▶ [Provided passage]
◆ ◆ ◆ ◆
Concluding Observations: 

The federal government has embarked on a new role in transportation by 
designating an unprecedented amount of federal funds for high speed 
passenger rail. Federal, state, and local officials have welcomed the 
investment and have cited the possible public benefits of passenger 
rail service for the nation, regions, states, and communities. 
However, this new opportunity will come with many years of planning, 
testing, and construction, and brings new concerns. While the rail 
industry and some states are ready to take advantage of this 
opportunity, the federal government and many states do not have any 
experience in contracting for intercity passenger rail service. States 
that have established intercity passenger rail service have taken 
years to build public support, secure funding, obtain equipment, and 
manage their services. More passenger rail service, especially 
services at higher and high speeds, will require new safety rules, 
constant public capital investment and operating subsidies, and 
balance with freight rail service and the rest of the national 
transportation system--and currently only some of these elements are 
in place.
◆ ◆ ◆ ◆
▶ [The data]
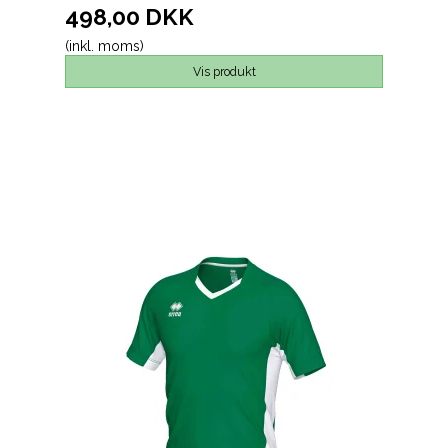
498,00 DKK
(inkl. moms)
Vis produkt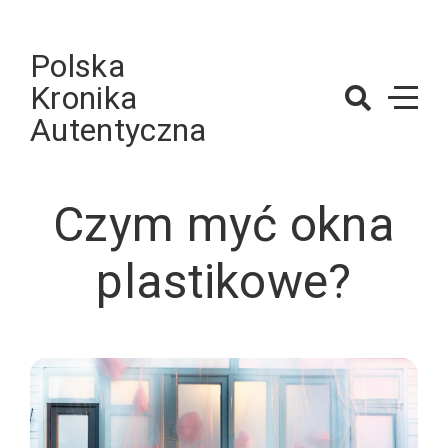
Skip
to
Polska
content
Kronika
Autentyczna
Czym myć okna
plastikowe?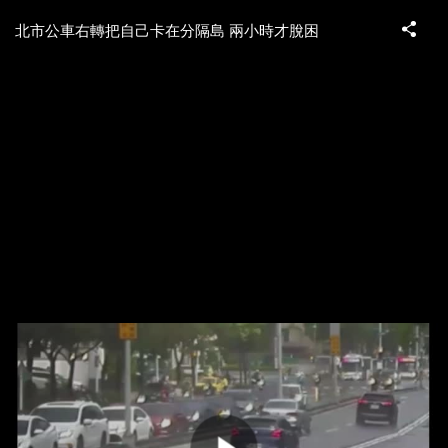
北市公車右轉把自己卡在分隔島 兩小時才脫困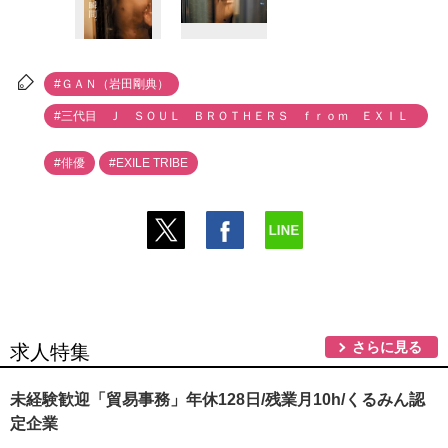
#ＧＡＮ（岩田剛典）
#三代目 Ｊ ＳＯＵＬ ＢＲＯＴＨＥＲＳ ｆｒｏｍ ＥＸＩＬ
Ｅ ＴＲＩＢＥ
#俳優
#EXILE TRIBE
さらに見る
求人特集
未経験歓迎「貿易事務」年休128日/残業月10h/くるみん認
定企業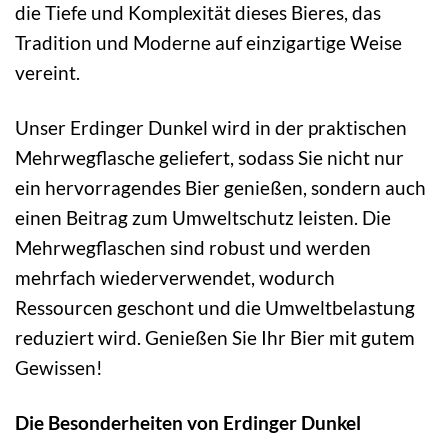
die Tiefe und Komplexität dieses Bieres, das
Tradition und Moderne auf einzigartige Weise
vereint.
Unser Erdinger Dunkel wird in der praktischen
Mehrwegflasche geliefert, sodass Sie nicht nur
ein hervorragendes Bier genießen, sondern auch
einen Beitrag zum Umweltschutz leisten. Die
Mehrwegflaschen sind robust und werden
mehrfach wiederverwendet, wodurch
Ressourcen geschont und die Umweltbelastung
reduziert wird. Genießen Sie Ihr Bier mit gutem
Gewissen!
Die Besonderheiten von Erdinger Dunkel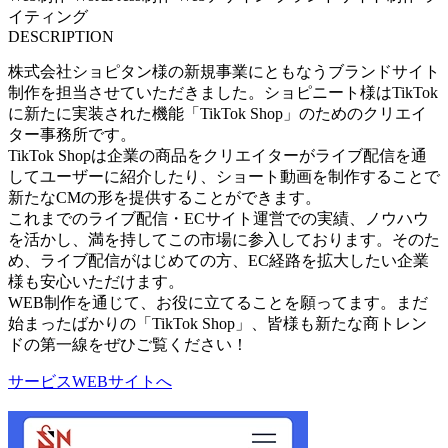
イティング
DESCRIPTION
株式会社ショピタン様の新規事業にともなうブランドサイト
制作を担当させていただきました。ショピニート様はTikTok
に新たに実装された機能「TikTok Shop」のためのクリエイ
ター事務所です。
TikTok Shopは企業の商品をクリエイターがライブ配信を通
してユーザーに紹介したり、ショート動画を制作することで
新たなCMの形を提供することができます。
これまでのライブ配信・ECサイト運営での実績、ノウハウ
を活かし、満を持してこの市場に参入しております。そのた
め、ライブ配信がはじめての方、EC経路を拡大したい企業
様も安心いただけます。
WEB制作を通じて、お役に立てることを願ってます。まだ
始まったばかりの「TikTok Shop」、皆様も新たな商トレン
ドの第一線をぜひご覧ください！
サービスWEBサイトへ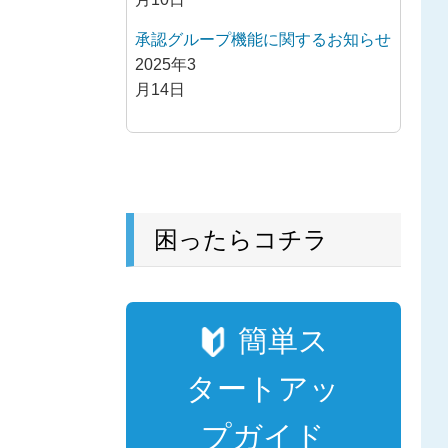
承認グループ機能に関するお知らせ
2025年3
月14日
困ったらコチラ
簡単ス
タートアッ
プガイド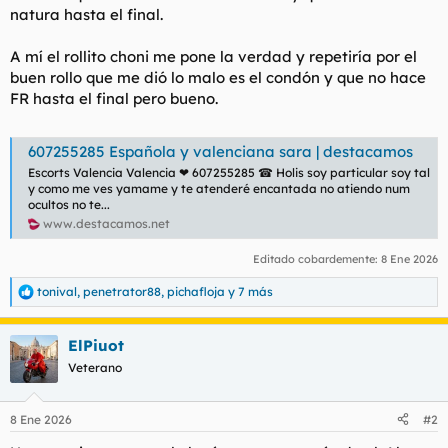
natura hasta el final.
A mí el rollito choni me pone la verdad y repetiría por el
buen rollo que me dió lo malo es el condón y que no hace
FR hasta el final pero bueno.
607255285 Española y valenciana sara | destacamos
Escorts Valencia Valencia ❤ 607255285 ☎ Holis soy particular soy tal
y como me ves yamame y te atenderé encantada no atiendo num
ocultos no te...
www.destacamos.net
Editado cobardemente:
8 Ene 2026
tonival
,
penetrator88
,
pichafloja
y 7 más
R
e
a
ElPiuot
c
c
Veterano
i
o
n
8 Ene 2026
#2
e
s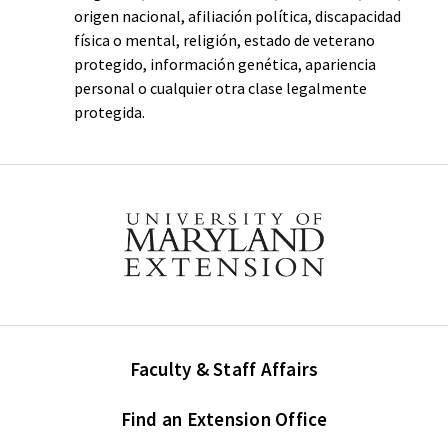
origen nacional, afiliación política, discapacidad
física o mental, religión, estado de veterano
protegido, información genética, apariencia
personal o cualquier otra clase legalmente
protegida.
Faculty & Staff Affairs
Find an Extension Office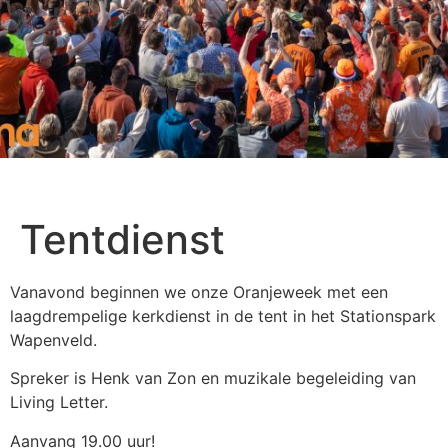
Tentdienst
Vanavond beginnen we onze Oranjeweek met een
laagdrempelige kerkdienst in de tent in het Stationspark
Wapenveld.
Spreker is Henk van Zon en muzikale begeleiding van
Living Letter.
Aanvang 19.00 uur!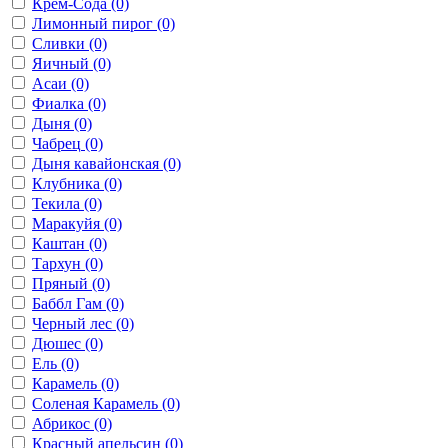
Крем-Сода
(0)
Лимонный пирог
(0)
Сливки
(0)
Яичный
(0)
Асаи
(0)
Фиалка
(0)
Дыня
(0)
Чабрец
(0)
Дыня кавайонская
(0)
Клубника
(0)
Текила
(0)
Маракуйя
(0)
Каштан
(0)
Тархун
(0)
Пряный
(0)
Баббл Гам
(0)
Черный лес
(0)
Дюшес
(0)
Ель
(0)
Карамель
(0)
Соленая Карамель
(0)
Абрикос
(0)
Красный апельсин
(0)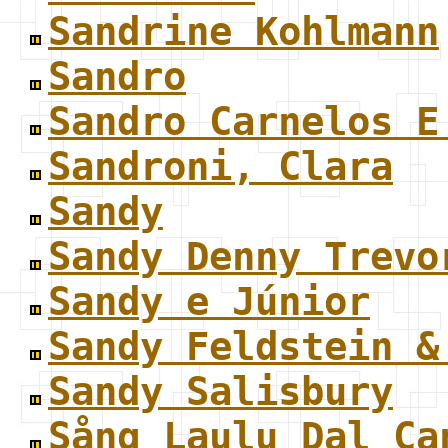
Sandrine Kohlmann
Sandro
Sandro Carnelos E
Sandroni, Clara
Sandy
Sandy Denny Trevo
Sandy e Júnior
Sandy Feldstein &
Sandy Salisbury
Sång Laulu Dal Ca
◆ ◆ ◆ ◆
▶ [Request] From the passage on high speed passenger rail, set down the part that opens with the words containing "The federal government has" and closes with "states, and communities.", keeping every word the same. Work only from the passage on federal high speed passenger rail.

▶ [Reply to the exercise]
The federal government has embarked on a new role in transportation by 
designating an unprecedented amount of federal funds for high speed 
passenger rail. Federal, state, and local officials have welcomed the 
investment and have cited the possible public benefits of passenger 
rail service for the nation, regions, states, and communities.